Unnamed: 0,YoutubeID,Caption
0,KlAAQ4TzqdA,The video clip shows a group of men dressed in...
1,INsDaKTFXsM,The video clip shows a painting on the ceiling...
2,cNKOC6I1SPI,The video clip shows a man wearing a white sui...
3,WTO7-CQPjdY,The video clip shows a man wearing an orange s...
4,xreclu1ibdU,The video clip shows a woman standing in front...


Forward Pass on a video from our dataset

In [41]:
run_viclip_retrieval(f"Aes_InternVid_Clips/{aes_df.iloc[0]['YoutubeID']}.mp4", model_s, list(aes_df["Caption"]), topk=5)

text: The video clip shows a group of men dressed in blue shirts singing and dancing in front of a classic car. They seem to be having a good time and enjoying themselves. ~ prob: 0.6278
text: The video clip shows a group of men dressed in blue jackets standing in front of a row of classic cars. They seem to be posing for a photo and appear to be having a good time. ~ prob: 0.3708
text: The video clip shows a group of men standing in front of a classic car.

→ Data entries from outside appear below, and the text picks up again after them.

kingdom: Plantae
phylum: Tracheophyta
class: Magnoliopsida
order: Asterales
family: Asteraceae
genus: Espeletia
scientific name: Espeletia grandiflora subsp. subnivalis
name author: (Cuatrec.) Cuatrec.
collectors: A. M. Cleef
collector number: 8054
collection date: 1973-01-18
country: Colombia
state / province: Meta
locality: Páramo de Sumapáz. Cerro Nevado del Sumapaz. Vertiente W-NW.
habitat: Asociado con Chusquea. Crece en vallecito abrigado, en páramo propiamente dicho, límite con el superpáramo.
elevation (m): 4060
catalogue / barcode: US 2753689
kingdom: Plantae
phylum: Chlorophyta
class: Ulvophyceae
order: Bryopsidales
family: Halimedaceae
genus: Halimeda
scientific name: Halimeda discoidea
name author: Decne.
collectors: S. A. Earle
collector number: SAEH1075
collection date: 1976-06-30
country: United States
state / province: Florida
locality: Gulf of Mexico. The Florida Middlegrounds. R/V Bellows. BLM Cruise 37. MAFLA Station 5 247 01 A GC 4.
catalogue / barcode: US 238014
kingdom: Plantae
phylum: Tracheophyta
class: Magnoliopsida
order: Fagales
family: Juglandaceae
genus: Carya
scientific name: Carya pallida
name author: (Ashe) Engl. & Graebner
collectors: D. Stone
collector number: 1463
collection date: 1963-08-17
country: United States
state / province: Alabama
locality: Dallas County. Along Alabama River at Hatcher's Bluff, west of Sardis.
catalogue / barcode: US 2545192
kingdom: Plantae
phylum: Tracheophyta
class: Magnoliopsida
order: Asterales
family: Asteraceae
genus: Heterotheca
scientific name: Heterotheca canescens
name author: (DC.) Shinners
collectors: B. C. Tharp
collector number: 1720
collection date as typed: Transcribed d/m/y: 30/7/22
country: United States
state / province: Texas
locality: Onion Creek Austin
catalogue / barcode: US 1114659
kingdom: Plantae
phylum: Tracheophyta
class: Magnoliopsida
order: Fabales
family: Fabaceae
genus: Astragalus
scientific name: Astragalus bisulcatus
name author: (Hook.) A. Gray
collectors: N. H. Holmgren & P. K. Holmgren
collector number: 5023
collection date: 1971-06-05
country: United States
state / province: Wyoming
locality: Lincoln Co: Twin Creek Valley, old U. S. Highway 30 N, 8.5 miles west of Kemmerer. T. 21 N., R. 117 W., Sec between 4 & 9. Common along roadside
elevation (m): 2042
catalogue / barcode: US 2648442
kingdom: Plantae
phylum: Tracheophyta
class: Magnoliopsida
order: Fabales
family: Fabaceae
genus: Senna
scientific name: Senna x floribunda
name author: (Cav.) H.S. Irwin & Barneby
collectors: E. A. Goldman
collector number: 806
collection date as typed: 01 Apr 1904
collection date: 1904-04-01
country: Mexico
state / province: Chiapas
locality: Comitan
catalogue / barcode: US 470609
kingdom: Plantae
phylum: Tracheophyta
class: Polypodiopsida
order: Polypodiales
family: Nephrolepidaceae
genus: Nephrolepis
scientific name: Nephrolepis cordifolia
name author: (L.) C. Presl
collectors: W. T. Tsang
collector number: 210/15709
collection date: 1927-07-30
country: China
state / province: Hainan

They appear to be posing for a photo and seem to be enjoying each other's company. ~ prob: 0.0014
text: The video clip shows a man wearing an orange jacket and holding a plate of food. He is standing next to a plant and seems to be preparing a meal. ~ prob: 0.0000
text: The video clip shows a group of men dressed in suits and ties posing for a photo. They are all wearing hats and appear to be having a good time. The setting seems to be outdoors, possibly in a garden or park. It appears to be a group of friends or colleagues enjoying

# Evaluation

- Based on the results, we observed that the model accurately predicted the correct caption with a confidence score of 0.6278.

- To evaluate the model, we provided it with a list of text candidates — specifically, the captions of all other videos in our dataset.

- The ViCLIP model processes the video frames using a pretrained vision encoder, while the candidate captions are embedded via a text encoder. It then computes similarity scores between the visual and textual features.

- From this, it ranks the top matches and returns the top 5 most relevant captions based on similarity probabilities.